Diverso invece il caso per le forme di IBS e SIBO associate a costipazione piuttosto che a diarrea. In questi casi, spesso interrelati, il disturbo è connesso a un eccesso di metano nell’intestino, determinato a sua volta dalla presenza di batteri. L’obiettivo dell’intervento terapeutico diventa quindi la mitigazione del metano, ottenibile mediante terapia antibiotica. Se il funzionamento dell’intestino ritorna agli standard della normalità, non sono necessari altri interventi.

Il problema è che il formarsi del metano può ripresentarsi, anche nel breve termine, nel giro di 1-2 mesi. Per questo, ovvero per stimolare l’onda di pulizia dell’intestino, la soluzione può consistere ancora nella somministrazione di farmaci procinetici.
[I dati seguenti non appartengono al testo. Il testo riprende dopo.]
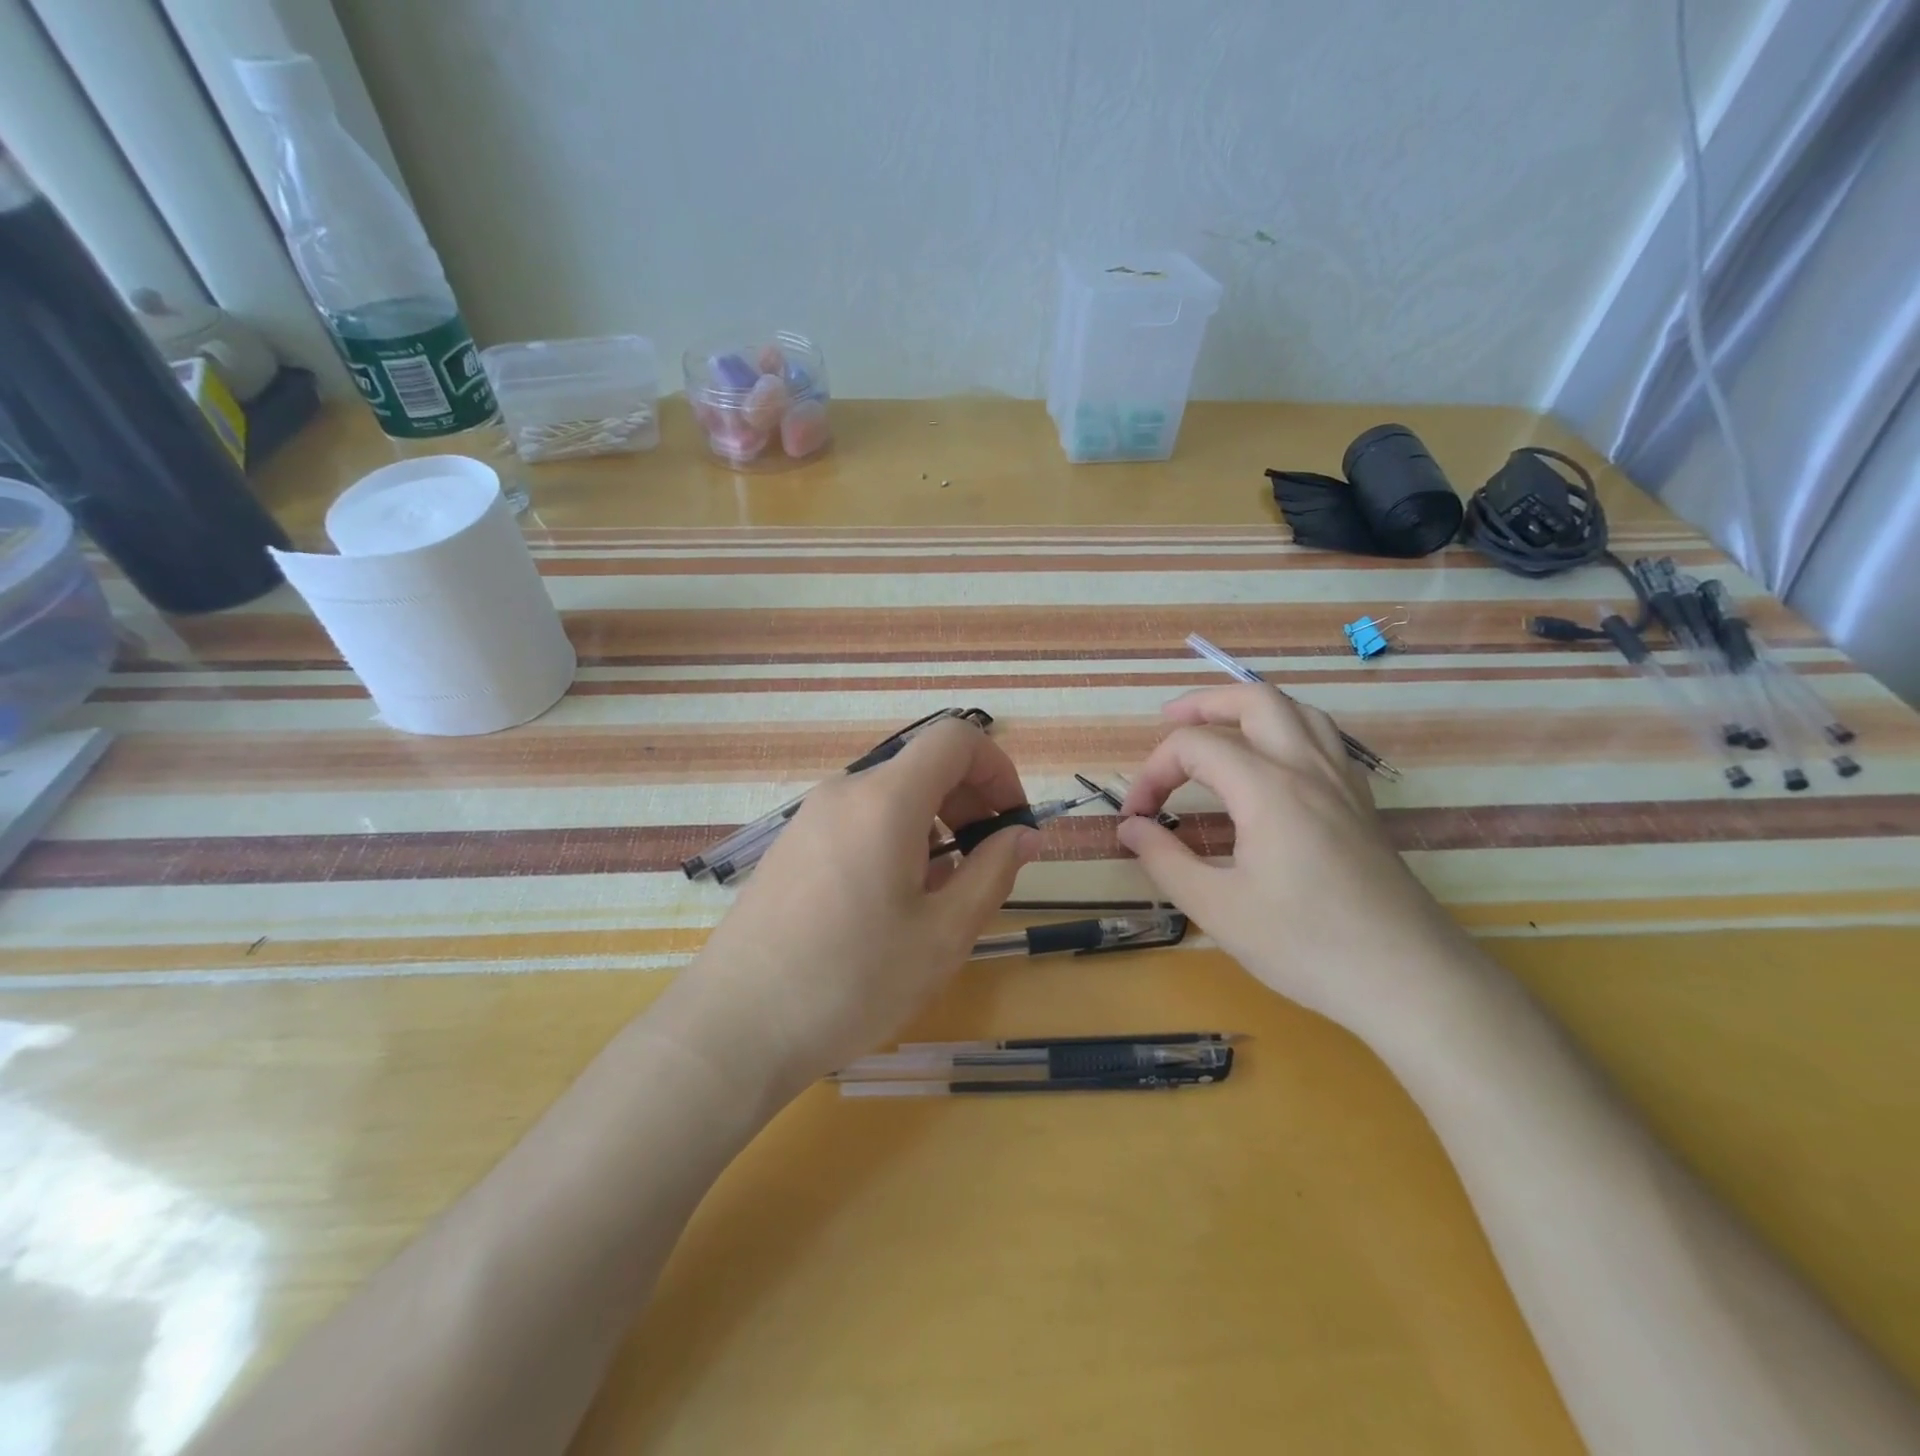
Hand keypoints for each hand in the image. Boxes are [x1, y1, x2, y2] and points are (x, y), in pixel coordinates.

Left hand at [661, 717, 1040, 1099]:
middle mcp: (844, 792)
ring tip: (942, 891)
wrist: (735, 1026)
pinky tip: (893, 901)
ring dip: (934, 825)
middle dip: (969, 801)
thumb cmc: (851, 981)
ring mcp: (810, 817)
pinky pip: (858, 820)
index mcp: (885, 799)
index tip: (1013, 821)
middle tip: (986, 863)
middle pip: (922, 766)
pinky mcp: (791, 846)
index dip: (997, 767)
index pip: (955, 739)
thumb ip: (993, 873)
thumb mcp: (942, 935)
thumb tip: (1025, 835)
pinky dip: (895, 839)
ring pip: (891, 796)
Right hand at [1117, 685, 1473, 1037]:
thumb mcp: (1217, 908)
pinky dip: (1289, 731)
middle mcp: (1307, 769)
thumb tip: (1130, 826)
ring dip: (1251, 709)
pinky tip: (1276, 764)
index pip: (1195, 747)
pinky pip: (1325, 740)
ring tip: (1220, 729)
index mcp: (1268, 788)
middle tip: (1168, 720)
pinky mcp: (1362, 805)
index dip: (1153, 773)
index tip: (1137, 818)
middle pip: (1255, 700)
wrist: (1410, 980)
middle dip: (1204, 703)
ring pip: (1298, 712)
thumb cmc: (1306, 945)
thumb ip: (1164, 859)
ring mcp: (1343, 783)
I meccanismi alla base sono diversi, ma l’approccio si rivela simile.

Un capitolo a parte riguarda infine l’approccio dietetico.
In generale, e in ragione di quanto si è visto in merito alle cause scatenanti l’IBS e la SIBO, la dieta è sostanzialmente neutra.
Tuttavia, potrebbe avere dei riflessi in termini di esacerbazione dei sintomi.

Uno dei suggerimenti più diffusi è di puntare pertanto su una dieta a bassa fermentazione, invece che sulla dieta a basso contenuto di FODMAPS che tende a impoverire il microbiota. Si tratta in pratica di ridurre a tolleranza soggettiva i cibi che fermentano: i carboidrati (frutta, verdura, legumi, cereali, pseudocereali e tuberi).

Conclusioni

I più recenti progetti di ricerca sulle patologie dell’intestino – SIBO e IBS in primis – hanno prodotto risultati tangibili. Nuovi test diagnostici, certi e sicuri, sono ora disponibili ed evidenziano come l’origine dei disturbi sia da attribuirsi alla risposta immunitaria dell’organismo a forme di avvelenamento.

I protocolli terapeutici disponibili sono in grado di eradicare le forme acute dei due disturbi, pur con la necessità di adottare cautele e cure complementari.

La questione irrisolta riguarda la natura delle tossine che scatenano i processi reattivi del corpo. Quasi certamente si tratta di elementi assunti con la dieta e collegati a cibi raffinati e industriali. Si esclude così il collegamento tra assunzione di specifiche categorie di alimenti (ad alta fermentazione) e insorgenza delle patologie.

Sulla questione della natura dell’avvelenamento sono comunque necessari ulteriori approfondimenti da parte della ricerca scientifica.